[Text data extracted from pages]
----

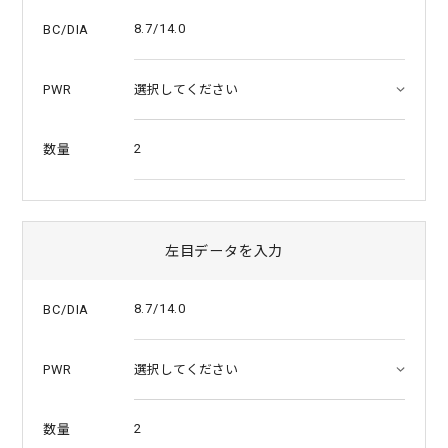
a
t
8.7/14.0
BC/DIA
i
n
g
PWR
2
数量
左目データを入力
8.7/14.0
BC/DIA
PWR
2
数量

----

◆ What you need to do ◆
Copy out, line by line and without alteration, the text read from each of the rows above, omitting the pictures.

◆ Result of the task ◆
a
t
8.7/14.0
BC/DIA
i
n
g
PWR
2
数量
左目データを入力
8.7/14.0
BC/DIA
PWR
2
数量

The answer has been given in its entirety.